*Page excerpt:*
-- -- --
We have discarded some admittedly wonderful properties because they increase the likelihood of honest forks. To us, finality is more important. Still, we think they warrant the elaboration below.

In leader based consensus protocols, the role of a leader includes at least a choice of order on some set of data (usually a set of transactions), and often even a choice of the data itself (when the leader constructs the block it proposes). This choice has value and can be sold; it is often perceived as undesirable manipulation over consensus and we’d like to minimize its influence. Furthermore, this choice becomes more valuable if the leadership schedule is known in advance, because people can plan profitable manipulations in advance. Perhaps such creative schemes are best thwarted at the protocol level?

If information in a distributed system is available for only a short period, then different agents are likely to have conflicting information. This has advantages too. Start with a reasonable sounding property.

Globally unpredictable – can only calculate a future leader shortly before it acts.

A stronger locally unpredictable version is interesting, where it’s impossible to predict future personal results.

One can go even further with secret elections, where others’ results can never be calculated; the election outcome is decided only upon all candidates revealing their result.

Prioritized requirements for proof protocol

In Starknet, an L1 state transition requires an L1-verified proof to obtain L1-security. Since proofs are such a crucial component of the protocol, any decentralization requirement applies to the proof protocol. To this end we want a permissionless protocol. While a consensus protocol requires Sybil resistance for DDoS protection, a proof protocol has no analogue because proofs can not conflict with each other. Although PoS is tempting for strong accountability (as in the consensus protocol), it is not assumed. Instead we formulate a weaker version of the requirement, without specifying some resources underlying prover elections.

Strongly permissionless – participation does not require L2 consensus.

L1 state-updates must require sequencer consensus, so the proof protocol must in particular enforce proofs-of-consensus.

Proof of consensus – A proof submitted without proving sequencer consensus is rejected.

A permissionless protocol does little for decentralization if the most powerful machines monopolize proving. We therefore want it to be computationally accessible by enabling and incentivizing participation of machines of variable computational power.

High-value txs warrant the full economic backing of L1, for which the users may wait. We are fine with hourly L1 finality, so that latency between a proof job and its completion is incentivized to be at most a few hours.

While STARK proofs cannot be forged, malicious inactivity is still possible (recall the dynamic participation model allows for honest inactivity). The protocol should be resilient against such inactivity attacks and/or disincentivize them. For the former: it would be nice to have an adaptive protocol which is live under L2 network partitions and inactivity.

Summary

In this introductory post we have outlined some thoughts and requirements for a decentralized Starknet. The next post will dive into these thoughts in more detail, focusing on open questions pertaining to consensus and the behavior of provers in the protocol. The last post will describe a concrete suggestion for a leader election protocol.
-- -- --
*Extracted information:*
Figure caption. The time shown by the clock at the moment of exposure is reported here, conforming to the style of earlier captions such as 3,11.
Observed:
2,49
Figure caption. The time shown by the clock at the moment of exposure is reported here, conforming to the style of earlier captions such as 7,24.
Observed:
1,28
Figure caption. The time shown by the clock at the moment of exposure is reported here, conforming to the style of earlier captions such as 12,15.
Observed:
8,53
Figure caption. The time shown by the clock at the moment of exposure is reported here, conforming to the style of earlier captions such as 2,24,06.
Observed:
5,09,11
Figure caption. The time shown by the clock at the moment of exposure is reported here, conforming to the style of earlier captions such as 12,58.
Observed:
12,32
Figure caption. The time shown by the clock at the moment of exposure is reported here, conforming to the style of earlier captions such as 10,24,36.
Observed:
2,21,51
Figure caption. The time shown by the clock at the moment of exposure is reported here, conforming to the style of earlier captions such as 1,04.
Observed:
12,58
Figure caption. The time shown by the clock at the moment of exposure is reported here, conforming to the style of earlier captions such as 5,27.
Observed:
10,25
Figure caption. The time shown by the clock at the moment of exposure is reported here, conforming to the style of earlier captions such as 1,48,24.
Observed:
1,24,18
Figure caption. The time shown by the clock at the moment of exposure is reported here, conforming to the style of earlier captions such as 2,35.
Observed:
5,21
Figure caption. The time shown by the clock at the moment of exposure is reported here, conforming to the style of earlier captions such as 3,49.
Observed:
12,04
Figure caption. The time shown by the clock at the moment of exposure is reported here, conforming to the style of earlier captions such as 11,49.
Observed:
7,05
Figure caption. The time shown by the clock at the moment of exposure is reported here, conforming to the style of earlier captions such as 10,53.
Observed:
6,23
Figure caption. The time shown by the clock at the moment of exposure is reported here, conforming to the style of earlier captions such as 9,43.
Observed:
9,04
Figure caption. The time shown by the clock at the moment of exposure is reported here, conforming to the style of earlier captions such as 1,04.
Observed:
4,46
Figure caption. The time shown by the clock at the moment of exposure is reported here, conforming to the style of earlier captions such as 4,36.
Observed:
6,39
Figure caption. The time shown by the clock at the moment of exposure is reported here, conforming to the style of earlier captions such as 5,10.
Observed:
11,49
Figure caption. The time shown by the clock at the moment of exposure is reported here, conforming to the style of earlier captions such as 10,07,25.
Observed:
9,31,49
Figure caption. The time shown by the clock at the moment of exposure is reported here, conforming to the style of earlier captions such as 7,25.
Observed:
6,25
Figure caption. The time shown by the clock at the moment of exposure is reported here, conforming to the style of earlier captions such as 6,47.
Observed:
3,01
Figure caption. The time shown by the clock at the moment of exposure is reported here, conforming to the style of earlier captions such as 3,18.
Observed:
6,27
-- -- --
Could you pick up the Starknet decentralization post right after its last sentence and continue it? The rows are unrelated to the Starknet decentralization post.

Appendices

Appendix I – Network behavior

We work under the partially synchronous model of communication and take interest in dynamic participation. The definitions are recorded below for completeness.

The partially synchronous model of communication provides a convenient middle ground between synchrony and asynchrony. It does this by handling network faults of unknown but bounded duration.

Partial synchrony – the protocol admits a known delay bound ∆ and an unknown global stabilization time (GST) which satisfy the following conditions (for every protocol execution):

  1. Asynchronous phase – a message sent before GST is received by the recipient by GST+∆.
  2. Synchronous phase – a message sent after GST is received by the recipient within the delay bound ∆.

Classical BFT protocols involving signature collection require constant participation. Hence it is often assumed that honest agents are always active. In such settings, the only cause of apparent inactivity by an honest agent is actual asynchrony. This assumption may be unrealistic for large scale protocols. Longest chain protocols need not require constant participation; indeed it is possible for an honest bitcoin miner to sleep for some time and then resume activity. We don’t want honest participants to vanish for extended periods, but prefer to incentivize their activity instead of assuming it.

Dynamic participation – the protocol admits an unknown global awake time (GAT), beyond which every honest agent is awake.

We consider the underlying L1 network as a graph whose vertices are the L1 nodes and whose edges signify communication between nodes. It is a fundamental insight that from the perspective of a self-contained protocol, inactivity is indistinguishable from asynchrony.

Every L2 full node is in particular an L1 full node, because it needs to track stake (maintained on L1) and L1 state updates. Hence we consider the L2 network as an “overlayer” given by a subgraph of the underlying L1 network. This model is meant to emphasize that even during L2 network faults, L2 nodes may still admit L1 connections. Assuming L1 connectivity and liveness, an L2 full node can distinguish between asynchrony and L2 inactivity by observing L1. Specifically, observed L1 inactivity signifies “true” inactivity while observed L1 activity signifies an L2 network partition.

Appendix II – A tour of safety and liveness

The two fundamental properties of consensus protocols in the context of blockchain are safety and liveness. Safety is a reformulation of the classical “agreement” axiom of BFT theory. In what follows, we informally define these properties and their specializations to communication and participation models.

Throughout, we assume a known “universe” of participants is specified via public key infrastructure (PKI). Lastly, the honesty threshold of a set of agents is the fraction of honest agents out of all the agents.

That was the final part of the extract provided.